[Opening Data records section]

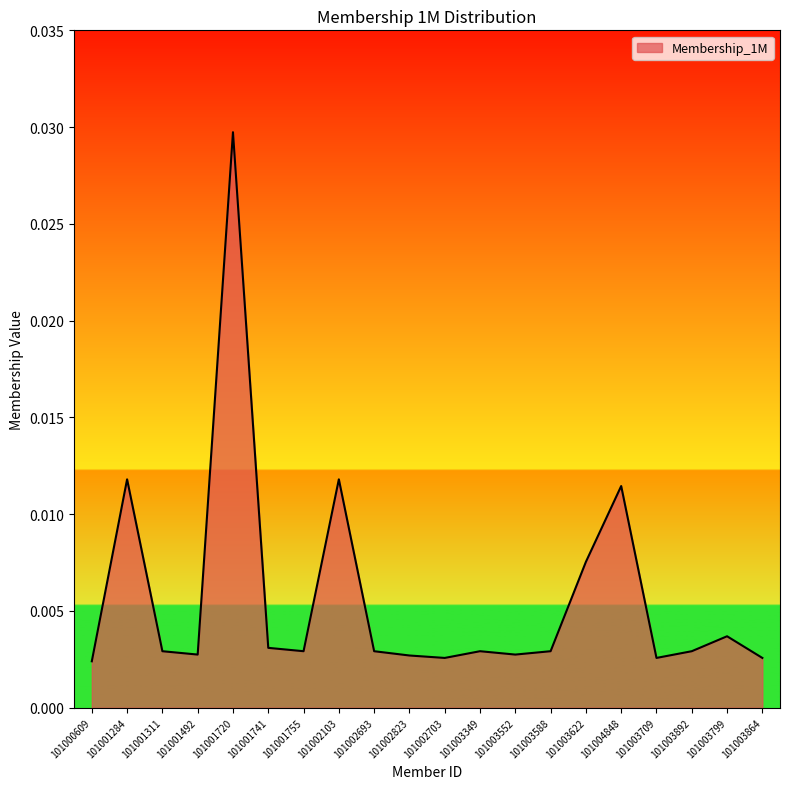

What position from the right is 101000609?

20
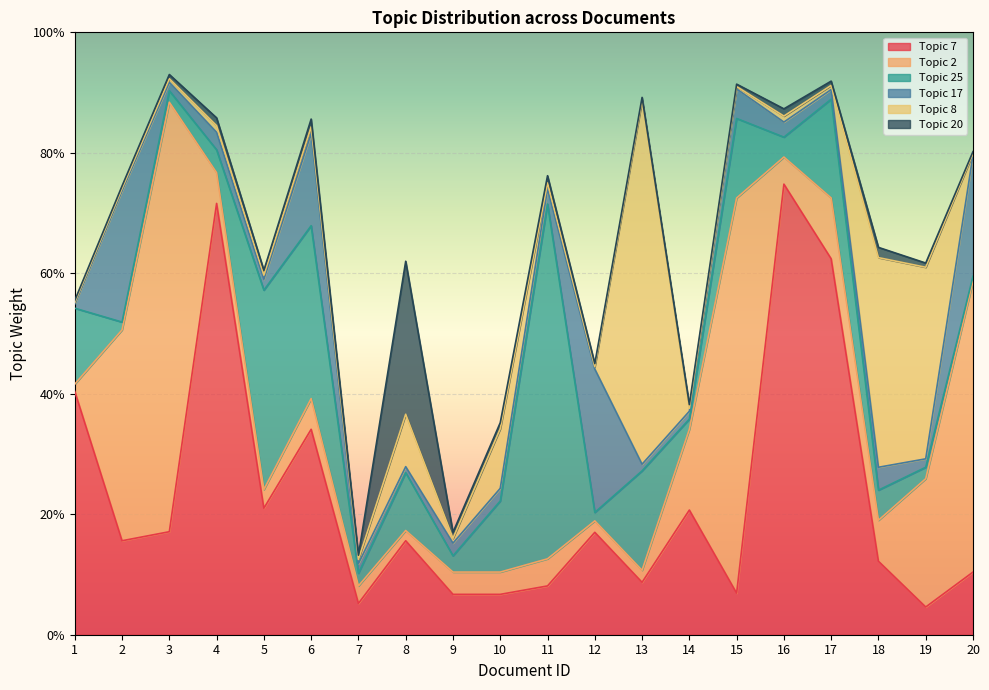

Is it true that Topic 25 equals 0.0 at 15?

False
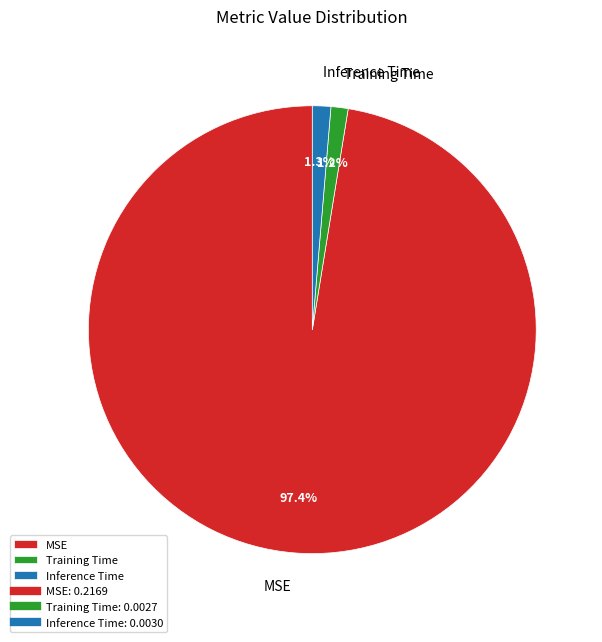

To the nearest percent, what is the average slice percentage?

33%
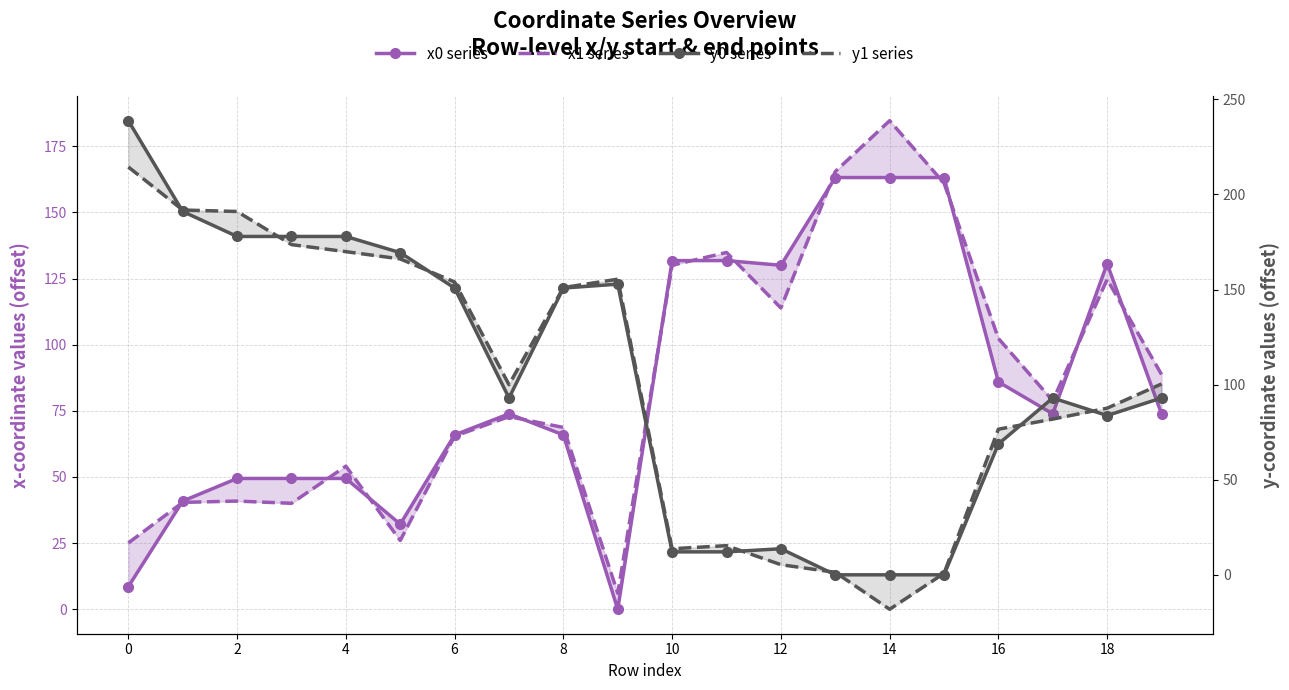

How many data points in y0 series are less than 92?

8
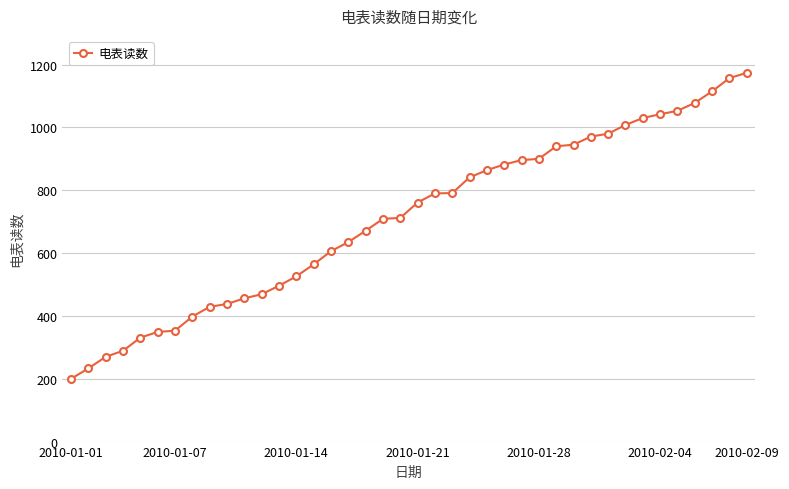

How many distinct data groups are displayed?

1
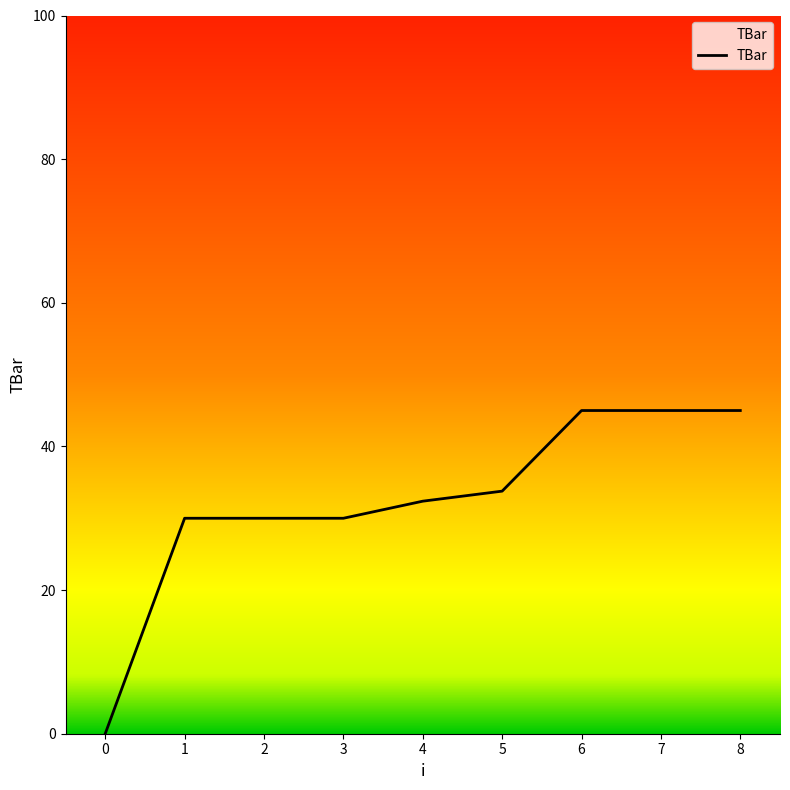

Does the chart display data point markers on the line(s)?

No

[Closing Data records section]

_Prompt_:
Could you retype all of the records above word for word, leaving out the pictures?

_Written solution_:
What position from the right is 101000609?

20

Is it true that Topic 25 equals 0.0 at 15?

False

To the nearest percent, what is the average slice percentage?

33%

How many data points in y0 series are less than 92?

8

How many distinct data groups are displayed?

1

Does the chart display data point markers on the line(s)?

No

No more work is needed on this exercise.